Outre la limitation du nombre de nuitées (qui peut être plafonné à 90 par an sur simple délibération du conseil municipal), les communes peuvent demander des compensations (création de logements locatifs) aux bailleurs de meublés touristiques. Il est sans doute nécessaire de penser conjointement l'encadrement des loyers et la limitation drastique des possibilités de location saisonnière, si les acteurs locaux souhaitent endiguer la hausse des prix sans risquer de réduire le stock de logements disponibles à la location.  

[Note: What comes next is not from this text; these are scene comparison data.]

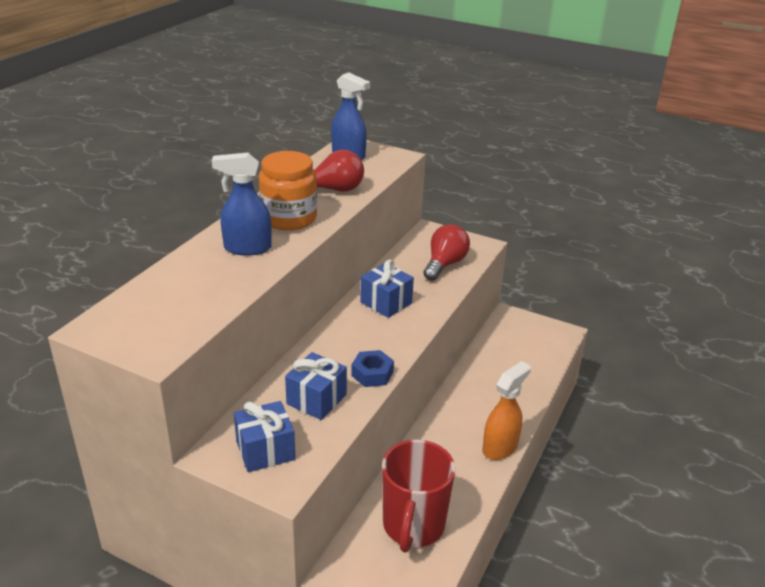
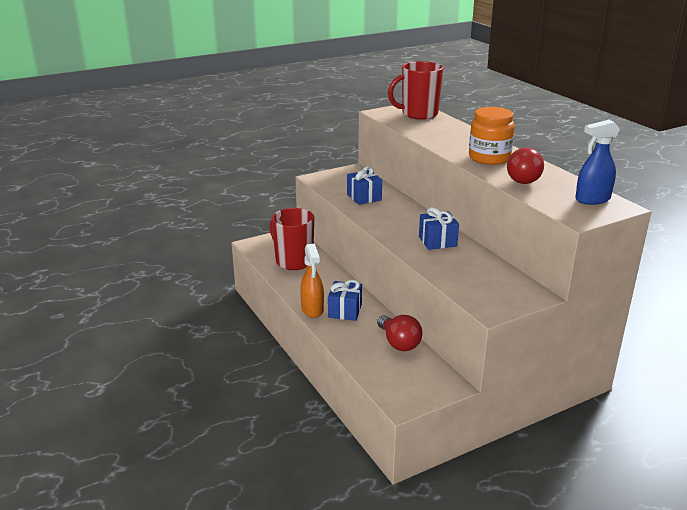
camera: 125 degrees right, 5 degrees down
blue spray bottle [212,153,272,256] -> none
blue gift [234,401,295,472] -> blue gift moved to [328,279,362,321]
blue nut [351,350,394,387] -> none
red light bulb [423,224,470,281] -> red light bulb moved to [377,315,422,351]
none -> red mug [388,61,443,120]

Le parc locatif existant, qui représentait en France au 1er janvier 2025 40,4% des logements, se répartit entre le parc locatif privé (près de 23% des résidences principales), et le parc locatif social (18%). C'est donc une proportion considérable des logements. Si les outils pour réguler ce parc sont relativement nombreux, et renforcés récemment par la loi, ils restent globalement sous-utilisés, qu'il s'agisse de lutter contre l'insalubrité ou d'encadrer les loyers. Comme toute politique publique de régulation, celle-ci ne peut être réellement mise en œuvre que si elle est accompagnée des moyens humains nécessaires au contrôle, à l'accompagnement et au suivi des acteurs du marché (et notamment des propriétaires). L'ampleur des difficultés impose sans doute en tout premier lieu de doter les services communaux ou intercommunaux d'hygiène et de santé des moyens nécessaires à leur action, ex-post à partir de signalements de locataires ou d'associations, mais aussi ex-ante pour la mise en place des permis de louer. Cette intervention pourrait être aujourd'hui étendue à d'autres tâches relatives au respect de l'encadrement des loyers ou au contrôle de l'offre d'hébergement touristique par exemple.

La proportion écrasante que représentera le parc existant dans l'offre disponible ces prochaines années (privée ou publique) impliquerait de consacrer au moins autant de moyens à son amélioration, sa rénovation, et à l'accroissement de son accessibilité qu'à la construction neuve. Il n'est pas sûr que ce soit le chemin emprunté par la plupart des perspectives appelant à un "choc d'offre" et à une dérégulation comme solution à la crise.